▸ УСЛОВИЯ ЗАДАНИЙ:
**A)** Оформите нумерованным списком строки записей, всё от самого начала записей вниз до строки с «Virginia, Virginia, or» включительно. Пустые строки не включайте.
**B)** Подхватите рассказ о переходе границы и суде военного трибунала и допишите, что было дальше.

Такая долгая полярная ночь
Шрифт:
Копыто лошади звякнуло об лед. Этот звук заставил меня привстать и посмотреть вперед. Прямо передо мной светились огни Сахаляна (Хайхе) — это Маньчжурия, оккупированная японцами. Мы нарушили границу, перешли ее по амурскому льду, задутому снегом. Натягиваю вожжи, останавливаю лошадь, выскакиваю из саней и с винтовкой в руках замираю около лошади. Подходят все четверо, Сержант спрашивает, что случилось. Я ему бросаю отрывисто: «Хайхе!» Сержант шепотом ругает ездового. А тот новобранец, с дорогой не знаком, доверялся инстинкту лошади. В общем мы как можно тише вернулись на территорию Советского Союза. Сержант умоляет меня никому не говорить обо всем этом. Я даю слово об этом молчать. И молчал многие годы.
Несколько дней я пробыл опять на так мне знакомой гауптвахте. Но те, кто планировал устроить мне публичное судилище в гарнизоне, очевидно, спохватились, что я не ограниченный и тупой человек, что у меня за плечами филологический факультет и что я все время логическими доводами отрицаю то, что мне вменяется в вину. Они поняли, что эффект суда будет не в их пользу. Показательного устрашения не будет. И меня отвезли обратно в тюрьму. Там я попросил водворить меня опять в камеру. В дорогу мне дали немного еды, завернутой в газету. Как этой газете обрадовались Алексеев и Львов!
Накануне 29 января 1941 года я увидел сон, второй сон, который мне
29 января утром я не успел рассказать сон, как меня вызвали из камеры. Оказалось — на суд военного трибунала.

▸ НАБОР ДАННЫХ:
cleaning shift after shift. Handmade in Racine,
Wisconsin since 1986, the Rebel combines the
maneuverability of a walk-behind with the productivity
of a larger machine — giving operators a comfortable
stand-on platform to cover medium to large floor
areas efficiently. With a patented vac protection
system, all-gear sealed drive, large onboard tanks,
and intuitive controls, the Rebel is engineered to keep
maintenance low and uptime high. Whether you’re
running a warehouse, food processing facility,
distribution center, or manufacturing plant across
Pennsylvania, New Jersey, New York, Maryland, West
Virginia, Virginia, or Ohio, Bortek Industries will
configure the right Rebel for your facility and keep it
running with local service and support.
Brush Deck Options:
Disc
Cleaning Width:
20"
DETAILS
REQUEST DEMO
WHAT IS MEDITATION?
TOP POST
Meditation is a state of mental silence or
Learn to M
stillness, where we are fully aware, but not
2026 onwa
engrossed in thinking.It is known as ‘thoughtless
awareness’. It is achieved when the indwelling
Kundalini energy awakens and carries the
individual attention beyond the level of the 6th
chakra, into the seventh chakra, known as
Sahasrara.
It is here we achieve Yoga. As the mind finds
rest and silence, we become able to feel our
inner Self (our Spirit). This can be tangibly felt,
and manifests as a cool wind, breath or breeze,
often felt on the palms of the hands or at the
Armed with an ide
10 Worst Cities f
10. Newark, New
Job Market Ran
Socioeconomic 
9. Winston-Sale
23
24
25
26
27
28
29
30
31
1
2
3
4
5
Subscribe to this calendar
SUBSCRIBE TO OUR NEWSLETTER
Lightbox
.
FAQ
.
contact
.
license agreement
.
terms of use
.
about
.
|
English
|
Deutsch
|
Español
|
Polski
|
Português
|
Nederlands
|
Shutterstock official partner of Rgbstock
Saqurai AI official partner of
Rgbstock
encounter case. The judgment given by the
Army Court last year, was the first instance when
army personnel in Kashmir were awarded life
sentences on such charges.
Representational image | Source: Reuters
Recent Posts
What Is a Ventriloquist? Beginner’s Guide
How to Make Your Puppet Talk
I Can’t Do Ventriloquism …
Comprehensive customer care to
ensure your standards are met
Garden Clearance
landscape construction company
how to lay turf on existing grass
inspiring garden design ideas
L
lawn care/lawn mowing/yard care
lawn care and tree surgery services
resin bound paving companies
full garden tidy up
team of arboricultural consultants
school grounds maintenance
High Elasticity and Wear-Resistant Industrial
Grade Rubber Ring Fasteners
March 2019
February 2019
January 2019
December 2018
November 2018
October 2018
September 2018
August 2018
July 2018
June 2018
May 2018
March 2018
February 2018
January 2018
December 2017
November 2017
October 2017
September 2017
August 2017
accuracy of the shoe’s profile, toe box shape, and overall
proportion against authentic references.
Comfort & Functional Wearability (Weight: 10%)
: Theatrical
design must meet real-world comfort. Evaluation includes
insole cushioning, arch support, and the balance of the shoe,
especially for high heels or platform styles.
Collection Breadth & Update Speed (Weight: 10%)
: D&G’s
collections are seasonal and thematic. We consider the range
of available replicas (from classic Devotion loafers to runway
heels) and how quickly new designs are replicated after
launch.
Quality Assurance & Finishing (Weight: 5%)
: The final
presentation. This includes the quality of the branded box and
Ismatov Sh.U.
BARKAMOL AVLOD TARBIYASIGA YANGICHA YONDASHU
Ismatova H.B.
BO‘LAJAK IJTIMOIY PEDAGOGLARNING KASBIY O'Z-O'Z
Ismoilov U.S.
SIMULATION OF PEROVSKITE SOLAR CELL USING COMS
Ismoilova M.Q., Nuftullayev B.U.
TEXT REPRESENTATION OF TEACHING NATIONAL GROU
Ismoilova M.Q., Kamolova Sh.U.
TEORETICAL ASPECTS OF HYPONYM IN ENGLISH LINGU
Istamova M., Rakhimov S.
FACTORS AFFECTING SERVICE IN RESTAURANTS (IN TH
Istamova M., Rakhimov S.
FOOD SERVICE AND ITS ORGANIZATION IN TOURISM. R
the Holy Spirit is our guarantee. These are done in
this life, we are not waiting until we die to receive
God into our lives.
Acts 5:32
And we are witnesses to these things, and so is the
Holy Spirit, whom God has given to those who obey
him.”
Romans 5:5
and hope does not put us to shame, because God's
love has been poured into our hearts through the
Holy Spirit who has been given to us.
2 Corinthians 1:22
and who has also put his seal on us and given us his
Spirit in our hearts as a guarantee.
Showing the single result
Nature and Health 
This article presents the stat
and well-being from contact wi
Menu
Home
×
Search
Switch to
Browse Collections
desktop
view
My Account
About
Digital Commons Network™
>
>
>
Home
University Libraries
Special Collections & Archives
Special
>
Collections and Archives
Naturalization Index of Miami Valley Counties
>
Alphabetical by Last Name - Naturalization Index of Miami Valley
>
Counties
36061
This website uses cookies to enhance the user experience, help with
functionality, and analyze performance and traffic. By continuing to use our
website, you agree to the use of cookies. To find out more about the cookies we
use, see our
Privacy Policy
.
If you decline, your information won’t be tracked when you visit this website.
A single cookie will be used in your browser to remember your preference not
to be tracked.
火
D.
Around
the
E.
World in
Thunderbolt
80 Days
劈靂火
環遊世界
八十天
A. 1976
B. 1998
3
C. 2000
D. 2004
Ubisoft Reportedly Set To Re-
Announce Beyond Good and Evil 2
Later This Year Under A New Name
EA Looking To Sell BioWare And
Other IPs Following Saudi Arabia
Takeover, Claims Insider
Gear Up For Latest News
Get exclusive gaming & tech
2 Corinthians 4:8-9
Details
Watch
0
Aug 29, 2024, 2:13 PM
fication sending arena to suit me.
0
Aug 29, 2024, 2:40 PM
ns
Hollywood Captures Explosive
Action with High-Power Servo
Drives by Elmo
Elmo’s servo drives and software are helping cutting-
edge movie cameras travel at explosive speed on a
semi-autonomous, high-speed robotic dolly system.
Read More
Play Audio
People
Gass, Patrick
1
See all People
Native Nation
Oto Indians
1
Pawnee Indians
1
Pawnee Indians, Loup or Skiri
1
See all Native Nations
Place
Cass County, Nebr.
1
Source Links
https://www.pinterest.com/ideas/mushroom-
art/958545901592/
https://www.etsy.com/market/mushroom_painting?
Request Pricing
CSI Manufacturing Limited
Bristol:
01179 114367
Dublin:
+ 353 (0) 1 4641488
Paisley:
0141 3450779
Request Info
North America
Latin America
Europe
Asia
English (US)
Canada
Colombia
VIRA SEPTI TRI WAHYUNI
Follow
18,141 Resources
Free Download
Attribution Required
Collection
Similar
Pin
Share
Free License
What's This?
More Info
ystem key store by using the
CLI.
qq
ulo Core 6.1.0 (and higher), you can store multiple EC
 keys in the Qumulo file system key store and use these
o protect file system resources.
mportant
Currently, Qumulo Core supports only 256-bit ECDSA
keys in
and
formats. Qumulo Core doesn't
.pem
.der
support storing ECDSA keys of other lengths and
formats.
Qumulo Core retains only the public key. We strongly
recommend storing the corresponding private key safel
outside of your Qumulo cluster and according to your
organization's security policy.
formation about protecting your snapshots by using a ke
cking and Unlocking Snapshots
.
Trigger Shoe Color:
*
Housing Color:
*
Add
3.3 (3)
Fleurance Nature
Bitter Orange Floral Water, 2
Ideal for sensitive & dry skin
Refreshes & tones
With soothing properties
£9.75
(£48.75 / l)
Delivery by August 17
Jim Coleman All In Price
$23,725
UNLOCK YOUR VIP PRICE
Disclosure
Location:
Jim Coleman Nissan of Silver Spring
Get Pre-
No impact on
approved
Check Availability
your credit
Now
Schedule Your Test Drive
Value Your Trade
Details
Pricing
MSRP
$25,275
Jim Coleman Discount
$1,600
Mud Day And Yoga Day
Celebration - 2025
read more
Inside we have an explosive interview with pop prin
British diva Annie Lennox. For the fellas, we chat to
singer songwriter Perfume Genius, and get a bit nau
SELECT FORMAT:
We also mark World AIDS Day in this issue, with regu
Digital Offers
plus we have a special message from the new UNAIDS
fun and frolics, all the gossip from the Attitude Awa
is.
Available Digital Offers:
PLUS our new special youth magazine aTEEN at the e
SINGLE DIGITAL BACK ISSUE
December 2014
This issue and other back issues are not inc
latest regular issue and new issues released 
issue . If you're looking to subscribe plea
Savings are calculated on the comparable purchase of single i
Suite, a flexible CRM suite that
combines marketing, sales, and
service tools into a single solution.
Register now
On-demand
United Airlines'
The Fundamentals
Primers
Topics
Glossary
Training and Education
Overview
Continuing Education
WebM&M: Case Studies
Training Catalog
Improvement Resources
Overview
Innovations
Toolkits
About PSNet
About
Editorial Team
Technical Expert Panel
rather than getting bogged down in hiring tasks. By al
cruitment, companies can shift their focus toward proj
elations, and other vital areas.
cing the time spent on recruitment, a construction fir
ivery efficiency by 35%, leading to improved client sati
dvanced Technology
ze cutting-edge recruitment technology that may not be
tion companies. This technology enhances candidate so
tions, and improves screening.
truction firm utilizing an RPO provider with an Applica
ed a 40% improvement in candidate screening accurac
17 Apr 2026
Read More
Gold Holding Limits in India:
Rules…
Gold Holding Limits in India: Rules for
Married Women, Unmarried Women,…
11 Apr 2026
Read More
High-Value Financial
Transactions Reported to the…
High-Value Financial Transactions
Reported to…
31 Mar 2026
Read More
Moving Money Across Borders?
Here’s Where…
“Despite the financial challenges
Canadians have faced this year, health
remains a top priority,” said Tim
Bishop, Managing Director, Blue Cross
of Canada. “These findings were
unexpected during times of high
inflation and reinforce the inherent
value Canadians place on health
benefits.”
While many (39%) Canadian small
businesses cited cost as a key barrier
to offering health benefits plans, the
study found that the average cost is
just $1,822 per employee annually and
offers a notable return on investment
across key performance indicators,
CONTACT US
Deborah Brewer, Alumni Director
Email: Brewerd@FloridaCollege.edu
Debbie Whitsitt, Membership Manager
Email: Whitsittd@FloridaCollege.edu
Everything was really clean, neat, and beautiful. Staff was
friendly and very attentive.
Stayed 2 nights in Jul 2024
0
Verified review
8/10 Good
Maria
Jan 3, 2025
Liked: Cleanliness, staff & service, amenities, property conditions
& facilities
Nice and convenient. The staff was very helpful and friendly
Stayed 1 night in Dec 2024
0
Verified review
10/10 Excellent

▸ РЕЗУЛЬТАТЫ ВЫПОЛНЕНИЯ:
**A)**
1. cleaning shift after shift. Handmade in Racine,
2. Wisconsin since 1986, the Rebel combines the
3. maneuverability of a walk-behind with the productivity
4. of a larger machine — giving operators a comfortable
5. stand-on platform to cover medium to large floor
6. areas efficiently. With a patented vac protection
7. system, all-gear sealed drive, large onboard tanks,
8. and intuitive controls, the Rebel is engineered to keep
9. maintenance low and uptime high. Whether you’re
10. running a warehouse, food processing facility,
11. distribution center, or manufacturing plant across
12. Pennsylvania, New Jersey, New York, Maryland, West
13. Virginia, Virginia, or Ohio, Bortek Industries will

**B)**
Глава 10
Военный трибунал в составе трех человек (иначе «тройка») под председательством, если я не забыл, Губского, собрался в свободной тюремной камере, где наспех был поставлен стол, стулья, скамья. Казенный защитник, прибывший за 30 минут до начала заседания военного трибунала, торопливо перелистал мое «дело», т.е. ту клеветническую белиберду, которую состряпал следователь, и суд начался. Из так называемых «свидетелей» был только Куликов Михаил Алексеевич. Фих, как всегда, схитрил и под каким-то предлогом не поехал из гарнизона в Благовещенск. Не буду повторять тот вздор, который зачитывался этими «судьями» из материалов следствия. Несмотря на то, что мне было отказано, при моем ознакомлении с «делом», в письменных замечаниях по усмотренным мною нелепостям и клевете, я все же кое-что помнил и, решительно опровергая подлые обвинения, отверг обвинения по обеим статьям. Даже казенный защитник сказал, что статья 58/10 не может быть мне инкриминирована. Забавным было выступление моего лжесвидетеля Куликова. Он подтвердил якобы сказанные мною слова: «Если бы он (сержант) меня ударил, я бы его убил». Но при этом сказал, что в этой фразе он не видит ничего криминального, что он сам мог бы сказать такое, как законную реакцию на насилие, на оскорбление советского человека и гражданина. Конечно, судьи не обратили внимание на то, что Куликов сам готов произнести такую «ужасно криминальную» фразу. Не обратила внимание «тройка» и на замечание защитника, и мне оставили статью 58-10 — антисоветскую агитацию, якобы имеющуюся в моем дневнике, который никто, кроме следователя не читал, и в котором не было ни одного антисоветского слова.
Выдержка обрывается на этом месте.